━━ Exercise input
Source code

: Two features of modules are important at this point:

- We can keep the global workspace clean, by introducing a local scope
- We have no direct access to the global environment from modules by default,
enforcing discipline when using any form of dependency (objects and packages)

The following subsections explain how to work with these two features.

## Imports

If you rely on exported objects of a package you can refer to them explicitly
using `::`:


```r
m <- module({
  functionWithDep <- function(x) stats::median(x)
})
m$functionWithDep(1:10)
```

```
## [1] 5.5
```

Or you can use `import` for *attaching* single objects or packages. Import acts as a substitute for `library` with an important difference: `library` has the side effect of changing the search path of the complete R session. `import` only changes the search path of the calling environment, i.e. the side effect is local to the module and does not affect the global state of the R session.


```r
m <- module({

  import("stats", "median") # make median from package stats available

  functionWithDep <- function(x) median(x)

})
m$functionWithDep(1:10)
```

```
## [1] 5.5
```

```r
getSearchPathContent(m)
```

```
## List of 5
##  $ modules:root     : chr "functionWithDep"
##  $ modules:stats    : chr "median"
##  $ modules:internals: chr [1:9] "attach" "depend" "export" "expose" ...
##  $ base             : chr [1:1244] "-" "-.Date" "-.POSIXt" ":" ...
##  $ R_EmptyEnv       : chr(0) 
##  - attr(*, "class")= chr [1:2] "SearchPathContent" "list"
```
━━━━
━━ Exercise input
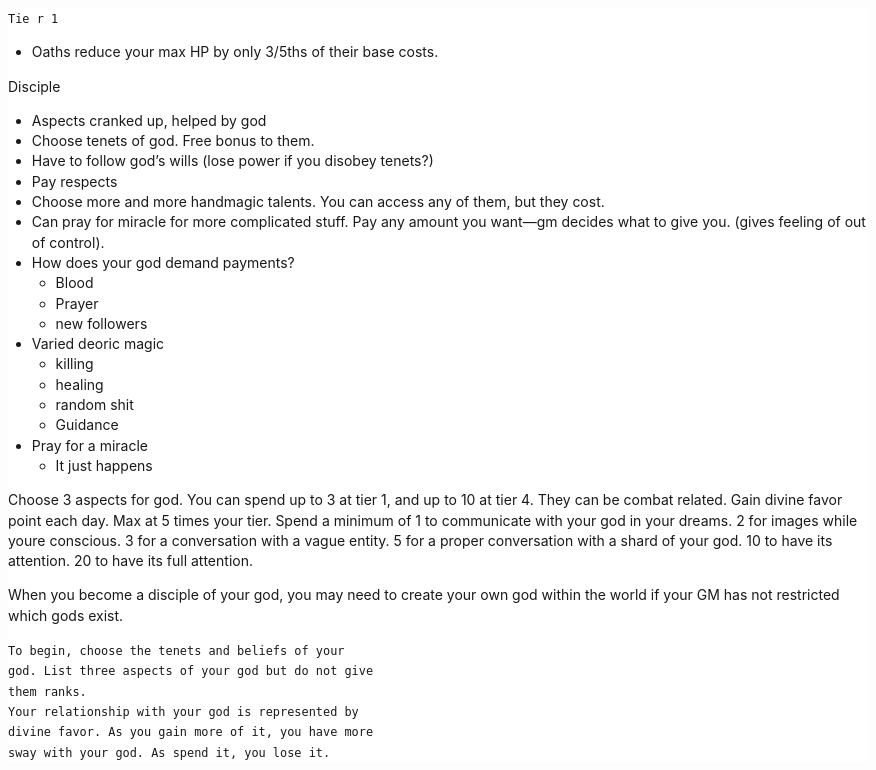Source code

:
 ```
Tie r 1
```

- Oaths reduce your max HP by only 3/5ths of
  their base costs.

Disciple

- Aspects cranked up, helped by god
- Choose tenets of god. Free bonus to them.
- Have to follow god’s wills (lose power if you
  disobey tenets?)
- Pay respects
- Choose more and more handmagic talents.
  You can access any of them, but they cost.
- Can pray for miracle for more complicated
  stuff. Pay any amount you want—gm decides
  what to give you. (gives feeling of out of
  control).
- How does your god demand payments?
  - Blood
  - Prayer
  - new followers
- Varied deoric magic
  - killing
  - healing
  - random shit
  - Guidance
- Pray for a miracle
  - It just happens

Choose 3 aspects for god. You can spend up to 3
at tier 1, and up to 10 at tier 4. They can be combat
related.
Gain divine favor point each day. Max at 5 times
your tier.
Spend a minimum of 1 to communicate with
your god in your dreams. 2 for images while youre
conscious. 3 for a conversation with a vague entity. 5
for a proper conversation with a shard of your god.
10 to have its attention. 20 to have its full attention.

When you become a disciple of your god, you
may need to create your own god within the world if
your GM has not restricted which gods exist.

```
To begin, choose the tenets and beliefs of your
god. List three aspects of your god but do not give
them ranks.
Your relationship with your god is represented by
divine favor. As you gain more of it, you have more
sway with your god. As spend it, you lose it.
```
━━━━
━━ Exercise input
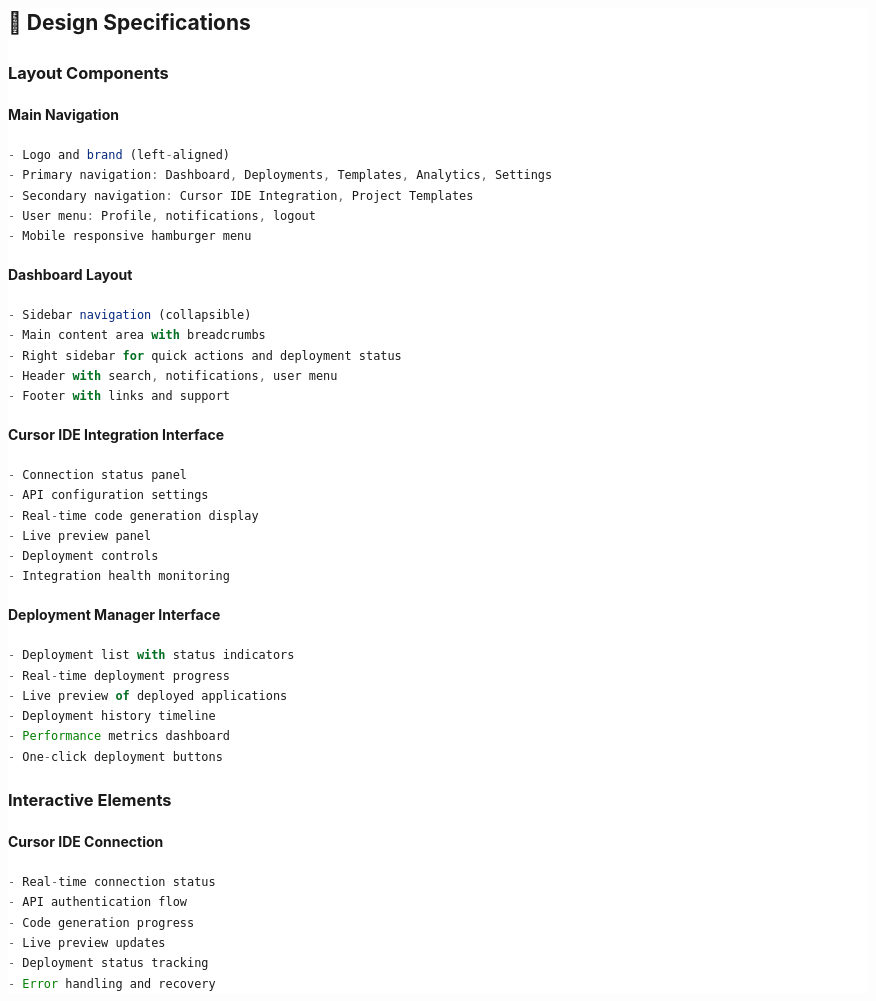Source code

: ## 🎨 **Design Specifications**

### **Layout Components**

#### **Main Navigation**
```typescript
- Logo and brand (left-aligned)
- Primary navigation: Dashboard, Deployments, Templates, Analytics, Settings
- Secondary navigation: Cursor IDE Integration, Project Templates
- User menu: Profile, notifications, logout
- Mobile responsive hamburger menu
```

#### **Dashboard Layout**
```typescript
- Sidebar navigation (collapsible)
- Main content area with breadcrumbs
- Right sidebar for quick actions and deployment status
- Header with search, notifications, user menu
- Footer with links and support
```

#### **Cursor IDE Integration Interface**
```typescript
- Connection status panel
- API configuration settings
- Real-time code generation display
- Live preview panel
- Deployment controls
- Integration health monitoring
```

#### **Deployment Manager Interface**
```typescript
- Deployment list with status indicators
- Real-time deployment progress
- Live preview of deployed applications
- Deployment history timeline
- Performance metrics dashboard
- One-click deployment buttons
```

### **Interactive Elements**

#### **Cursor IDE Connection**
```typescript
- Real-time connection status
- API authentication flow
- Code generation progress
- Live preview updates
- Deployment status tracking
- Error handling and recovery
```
━━━━
Your objective
From the entries above, show each line that includes the string "access".

Response box
- We have no direct access to the global environment from modules by default,
  You can access any of them, but they cost.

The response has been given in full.